> [EXTRACTED TEXT]
Day 9 tagged raw.counterparties.lei and raw.counterparties.name as GDPR.PII in OpenMetadata. Tags are documentation. They describe intent. They do not enforce anything.

An analyst who connects directly to PostgreSQL on port 5432 and runs SELECT * FROM raw.counterparties will see every LEI, every legal entity name, completely unmasked — regardless of how many tags you applied in the catalog. The tag said “this is PII.” Nobody stopped them.

This is the gap that Apache Ranger fills. Ranger is a centralised policy engine that intercepts every query before it reaches the data. When an analyst queries raw.counterparties through Trino, Ranger’s plugin evaluates their role against the active policies and either allows the query, masks the PII column, filters rows, or denies access entirely — before a single byte of data is read from PostgreSQL.

This post wires Ranger into your Trino layer with four policy types, documents the security.py module, and maps every policy to its GDPR, CRR, and BCBS 239 requirement.

1. Why Ranger — and Not Just PostgreSQL GRANT Statements

Every experienced DBA reading this will ask: why add Ranger complexity when PostgreSQL already has GRANT, row-level security, and column-level privileges?

CapabilityPostgreSQL GRANT / RLSApache Ranger + Trino plugin
Column-level access controlYes — GRANT SELECT(col)Yes — column filter policy
Row-level filteringYes — Row Level SecurityYes — row filter policy
Column masking (show partial value)No — only full hide or showYes — mask to SHA256, first 3 chars, NULL, custom expression
Audit log of every querypg_audit — DDL/DML but no column-levelEvery column access logged with user, timestamp, policy ID
Policies apply across ALL data sourcesNo — per-database onlyTrino federates Postgres + Iceberg/MinIO + future sources under one policy engine
Policy-as-code (version-controlled JSON)No — SQL DDL onlyYes — Ranger REST API, policies stored as JSON
No direct database connection required for analystsNo — analysts need DB credentialsYes — analysts query Trino only, no PostgreSQL credentials needed
Tag-based policies (“if GDPR.PII then mask”)NoYes — Ranger tag-based policies from Atlas/OpenMetadata
🔒 The Architecture Rule: Trino Is the Only Query Surface

From Day 1 of this pipeline the rule has been: all consumers query through Trino. Nobody connects directly to PostgreSQL port 5432 (except pipeline service accounts). Nobody connects to MinIO via S3 API directly. This single architectural constraint means Ranger’s Trino plugin is the only enforcement point you need. If a query doesn’t go through Trino, it doesn’t happen.

In your Docker network, PostgreSQL port 5432 is not exposed to the host. Only Trino port 8080 is. This is the network-level enforcement of the architectural rule.

> [PROVIDED RECORDS]
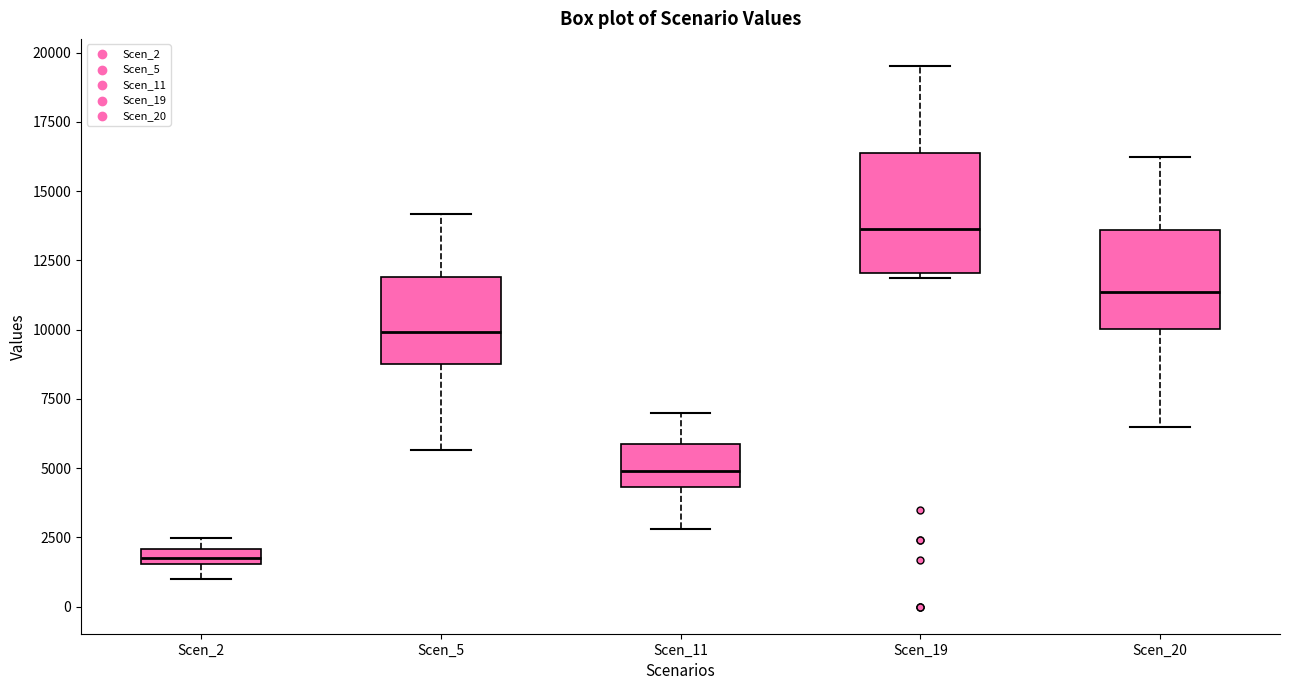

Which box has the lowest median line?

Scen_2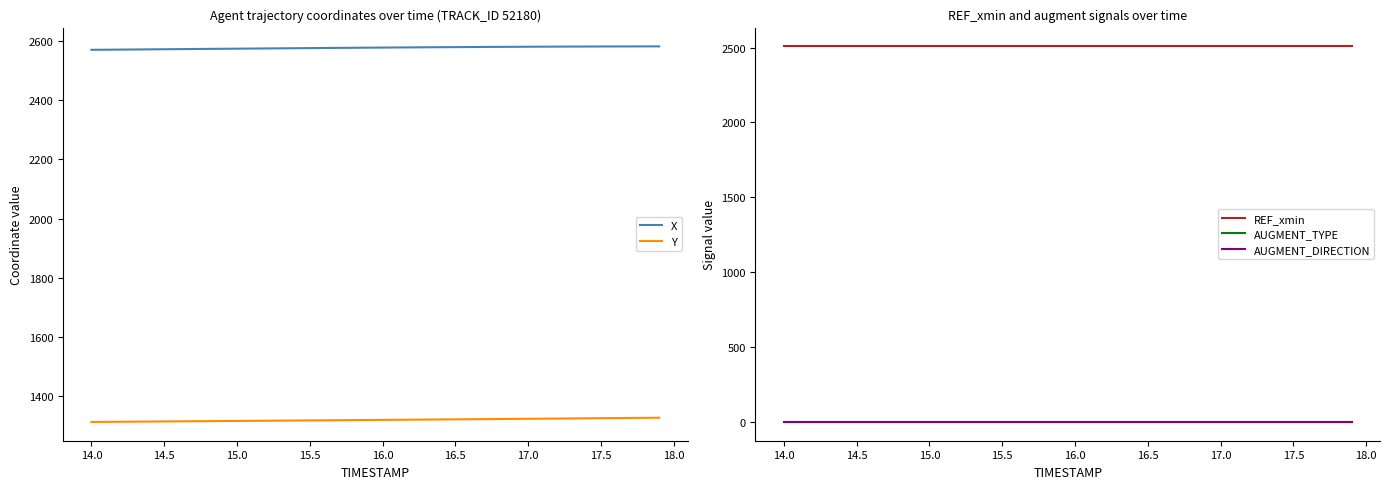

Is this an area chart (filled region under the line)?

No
---
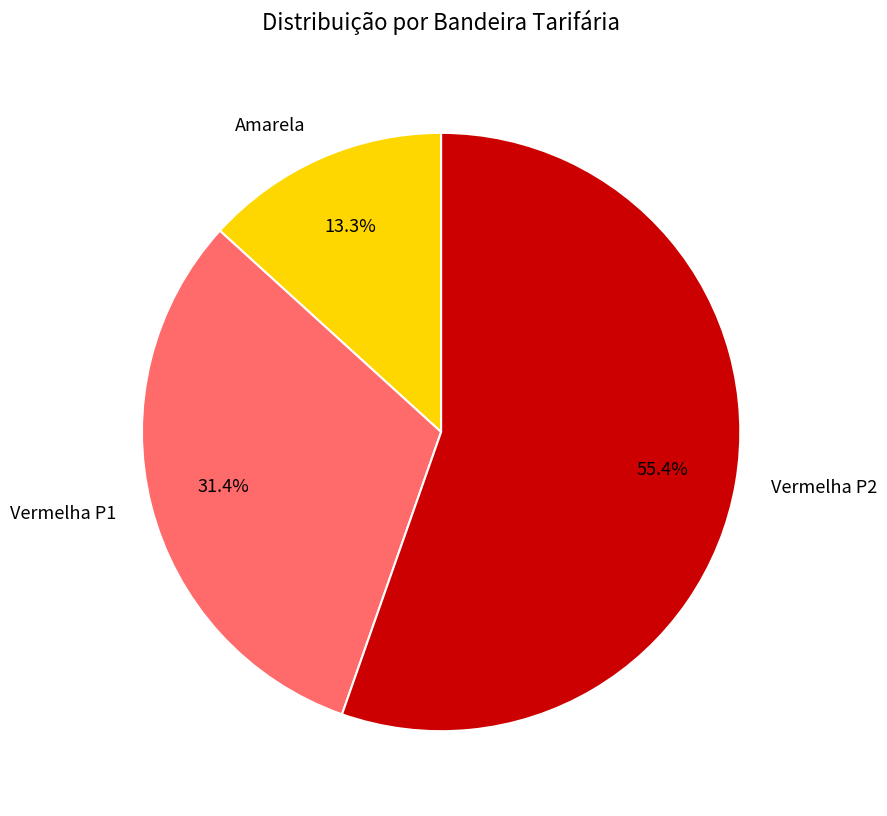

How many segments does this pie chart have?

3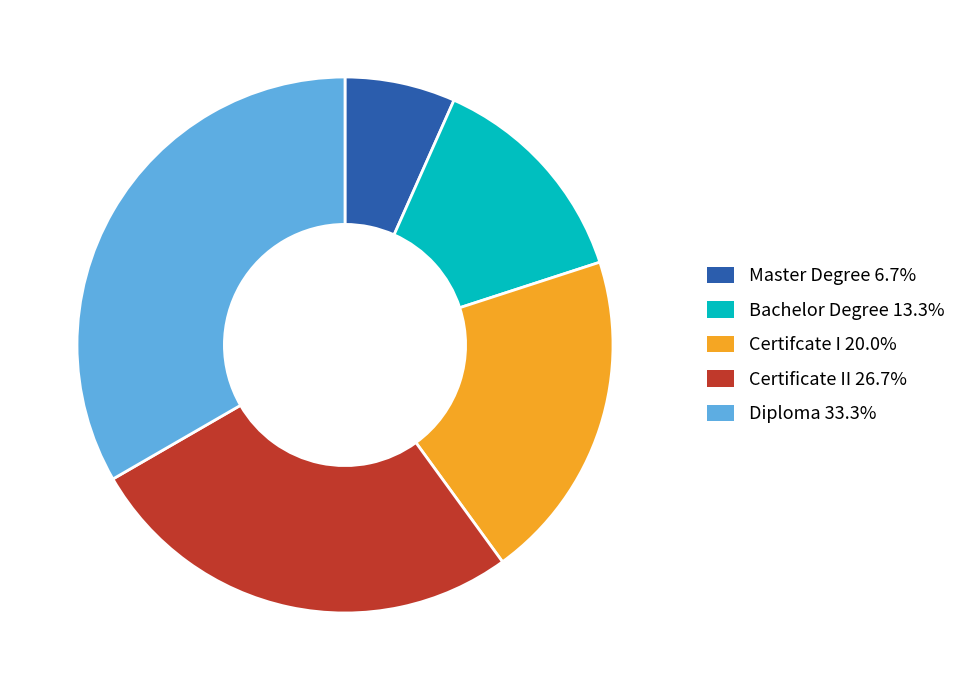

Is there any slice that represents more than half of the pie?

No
---
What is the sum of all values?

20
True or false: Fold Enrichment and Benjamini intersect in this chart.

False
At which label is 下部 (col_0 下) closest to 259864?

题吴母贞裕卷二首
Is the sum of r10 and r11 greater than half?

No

> [REQUIRED WORK]
A – In the text on Apache Ranger and Trino, rewrite the paragraph that begins "This is the gap that Apache Ranger fills" as a short bulleted list that keeps its main facts.
B – How would the sentence "If a query doesn’t go through Trino, it doesn’t happen." from the text on Apache Ranger and Trino read in Spanish?
C – Proceed with the text on Apache Ranger and Trino from the point where it stops.

> [RESULTS OF THE TASKS]
A –
- Apache Ranger fills the gap left by catalog tags.
- It is a centralized policy engine that intercepts every query before the query reaches the data.
- When an analyst queries raw.counterparties through Trino, Ranger's plugin checks the analyst's role against the active policies.
- The plugin then allows the query, masks the PII column, filters rows, or denies access entirely.
- All of this happens before any data is read from PostgreSQL.

B – Si una consulta no pasa por Trino, no ocurre.

C –
2. Security Architecture

  Query Path with Ranger Enforcement
  ═══════════════════════════════════════════════════════════════════

  Analyst / Airflow / Superset
          │
          │  SQL query over HTTP (port 8080)
          ▼
  ┌──────────────────────────────────┐
  │         Trino Coordinator        │
  │                                  │
  │  ┌────────────────────────────┐  │
  │  │  Ranger Trino Plugin       │  │  ◄── intercepts EVERY query
  │  │  • Parses SQL AST          │  │
  │  │  • Extracts table/columns  │  │
  │  │  • Calls Ranger REST API   │  │
  │  └──────────┬─────────────────┘  │
  │             │                    │
  └─────────────┼────────────────────┘
                │
                ▼
  ┌──────────────────────────────────┐
  │    Apache Ranger Admin :6080     │
  │                                  │
  │  Policy evaluation engine:       │
  │  1. Find matching policies       │
  │     (user + resource + action)   │
  │  2. Evaluate in priority order   │
  │  3. Return: ALLOW / DENY /       │
  │             MASK / ROW_FILTER    │
  │  4. Write audit log              │
  └──────────┬───────────────────────┘
             │
             │ Decision returned to Trino plugin
             ▼
  ┌──────────────────────────────────┐
  │  Trino executes query with       │
  │  policy applied:                 │
  │                                  │
  │  ALLOW   → full result           │
  │  MASK    → lei = SHA256(lei)      │
  │  ROW FILT→ WHERE tier = 'CET1'  │
  │  DENY    → error: Access denied  │
  └──────────┬───────────────────────┘
             │
             ▼
  ┌───────────────────┐   ┌───────────────────┐
  │  PostgreSQL :5432 │   │  MinIO / Iceberg  │
  │  (internal only)  │   │  (internal only)  │
  └───────────────────┘   └───────────────────┘
             │
             ▼
  Ranger audit log → MinIO bucket: corep-ranger-audit
  (every query, every user, every column access, every decision)

3. Ranger + Trino Plugin Setup

3.1 Verify Ranger Is Running

docker compose --project-directory C:\reg_repo\platform-solution\corep-governance-pipeline ps | grep ranger
# Expected: ranger   running   0.0.0.0:6080->6080/tcp

# Default credentials — CHANGE IN PRODUCTION
# URL: http://localhost:6080
# User: admin   Password: rangerR0cks!

3.2 Install the Ranger Trino Plugin

The Ranger Trino plugin is a JAR that sits in Trino’s plugin directory and intercepts the system access control interface. Your docker/trino/config.properties already has the hook. Now you configure it.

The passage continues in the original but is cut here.